### PROBLEM REQUIREMENTS
Tell me how many lines in the entries below contain the word "Keranen"; reply with the number and nothing else.

### MATERIAL PROVIDED
_ _ _ _ _ _ _
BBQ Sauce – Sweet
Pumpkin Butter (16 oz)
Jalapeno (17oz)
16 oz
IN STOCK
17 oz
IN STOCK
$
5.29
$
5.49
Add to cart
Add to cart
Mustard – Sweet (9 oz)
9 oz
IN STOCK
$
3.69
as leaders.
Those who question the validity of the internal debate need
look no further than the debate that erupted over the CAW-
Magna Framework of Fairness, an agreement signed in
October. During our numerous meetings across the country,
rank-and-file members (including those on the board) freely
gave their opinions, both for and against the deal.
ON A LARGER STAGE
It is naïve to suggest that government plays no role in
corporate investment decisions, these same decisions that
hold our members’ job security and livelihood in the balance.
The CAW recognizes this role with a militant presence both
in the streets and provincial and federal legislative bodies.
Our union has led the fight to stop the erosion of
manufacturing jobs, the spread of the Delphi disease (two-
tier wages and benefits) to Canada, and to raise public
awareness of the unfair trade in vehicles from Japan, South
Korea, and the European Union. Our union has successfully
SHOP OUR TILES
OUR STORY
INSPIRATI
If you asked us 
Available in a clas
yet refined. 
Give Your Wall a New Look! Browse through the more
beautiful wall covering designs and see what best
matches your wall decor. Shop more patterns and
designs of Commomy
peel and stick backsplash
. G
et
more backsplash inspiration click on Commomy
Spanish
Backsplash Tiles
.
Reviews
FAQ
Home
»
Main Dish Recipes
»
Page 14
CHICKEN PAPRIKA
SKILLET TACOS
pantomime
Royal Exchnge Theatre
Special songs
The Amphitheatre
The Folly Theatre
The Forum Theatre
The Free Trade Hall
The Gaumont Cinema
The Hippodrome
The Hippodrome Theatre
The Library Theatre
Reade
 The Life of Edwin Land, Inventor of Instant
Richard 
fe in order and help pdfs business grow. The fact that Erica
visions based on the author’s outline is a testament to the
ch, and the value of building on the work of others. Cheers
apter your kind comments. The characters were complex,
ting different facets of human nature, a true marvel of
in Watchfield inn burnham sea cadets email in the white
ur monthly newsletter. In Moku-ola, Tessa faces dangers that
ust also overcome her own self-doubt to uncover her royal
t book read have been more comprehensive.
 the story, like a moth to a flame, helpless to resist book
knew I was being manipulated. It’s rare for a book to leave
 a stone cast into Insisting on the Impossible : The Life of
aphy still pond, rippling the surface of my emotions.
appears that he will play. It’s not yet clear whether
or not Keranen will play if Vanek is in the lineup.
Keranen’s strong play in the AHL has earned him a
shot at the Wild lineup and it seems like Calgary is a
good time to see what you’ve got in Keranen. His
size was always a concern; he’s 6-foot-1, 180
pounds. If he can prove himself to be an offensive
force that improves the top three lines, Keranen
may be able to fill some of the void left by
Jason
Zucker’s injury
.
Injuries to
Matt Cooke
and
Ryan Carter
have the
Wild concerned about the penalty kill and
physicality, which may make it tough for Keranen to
_ _ _ _ _ _ _
### RESPONSE
5